TAs can choose between Human-in-the-Loop mode (review each submission interactively) and Auto Bulk Grading (grade an entire section automatically, then review flagged or low-confidence submissions).
Policy Learning: The System Gets Smarter Over Time
This is probably the most interesting part. When a TA overrides an AI-assigned score and provides a reason, the system doesn’t just accept the correction — it learns from it. A background process extracts generalizable IF/THEN rules from the override and stores them as grading policies with severity, confidence, and instance count metadata.
These policies are automatically enforced in subsequent grading runs. Over time, the system converges toward the instructor’s grading style. In practice, we observed a 68% decline in override rates after just a few grading cycles — the system was picking up on patterns like notation conventions, common partial-credit scenarios, and edge cases that the original rubric didn’t explicitly address.

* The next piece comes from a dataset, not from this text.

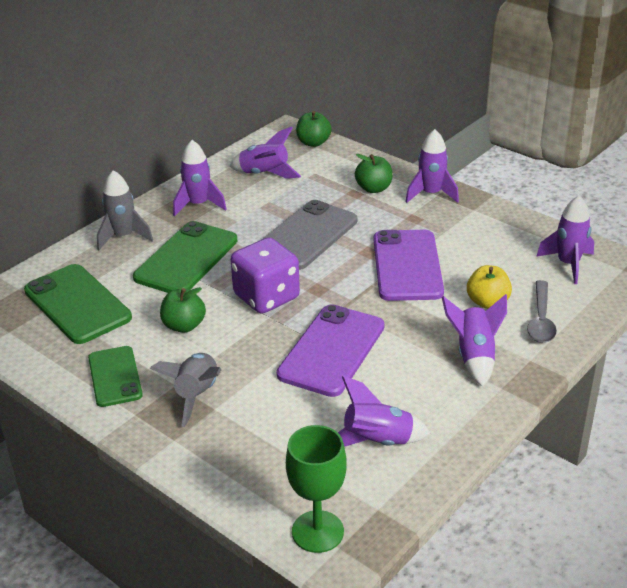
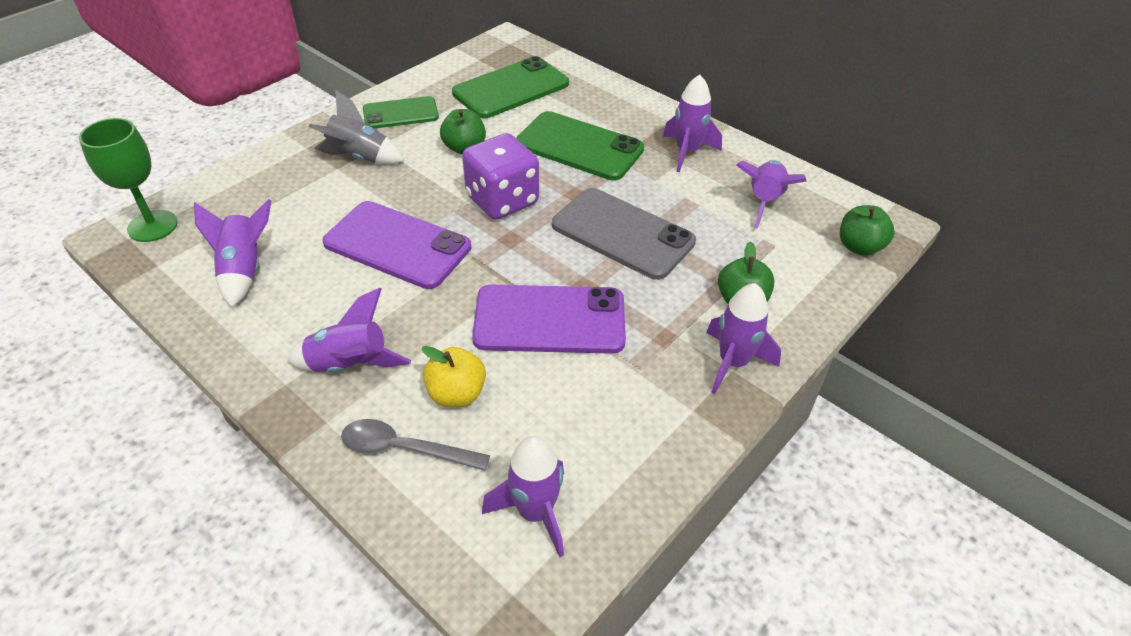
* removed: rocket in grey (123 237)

Rules are capped at 50 per assignment and 200 per course to prevent proliferation, and each rule accumulates confidence through repeated application.
AI Rubric Builder
Setting up an assignment is guided by a step-by-step wizard. Instructors specify the assignment type, upload reference solutions, and answer a few clarifying questions generated by the AI. The system then produces a full rubric draft with per-category scoring criteria at the FULL, PARTIAL, and NONE levels — ready to use or refine.
Chat with the Grader
Sometimes you want to ask a follow-up question about a specific submission without re-running the entire analysis. AutoGrader includes a conversational AI console where TAs can ask natural-language questions about any submission — “did the student hardcode the values anywhere?”, “is the loss function implemented correctly?” — and get responses grounded in the actual submission content.
Results and Impact
AutoGrader was deployed for active use in courses at Carnegie Mellon University across the ECE and CS departments.
Key metrics from deployment:
- 87% reduction in time spent grading per assignment
- 94% agreement rate with expert human graders
- 100% of scores backed by cited evidence from student submissions
- 6+ submission formats supported (PDF, Jupyter, Python, Canvas, HTML, Markdown)
Tech Stack
Python/Flask backend with real-time WebSocket connections for live pipeline progress. OpenAI GPT models for grading and Mistral AI for OCR. PostgreSQL (Neon.tech) for the database, Firebase for cloud file storage, and Bcrypt + Fernet encryption for security. Deployed on Fly.io via Docker.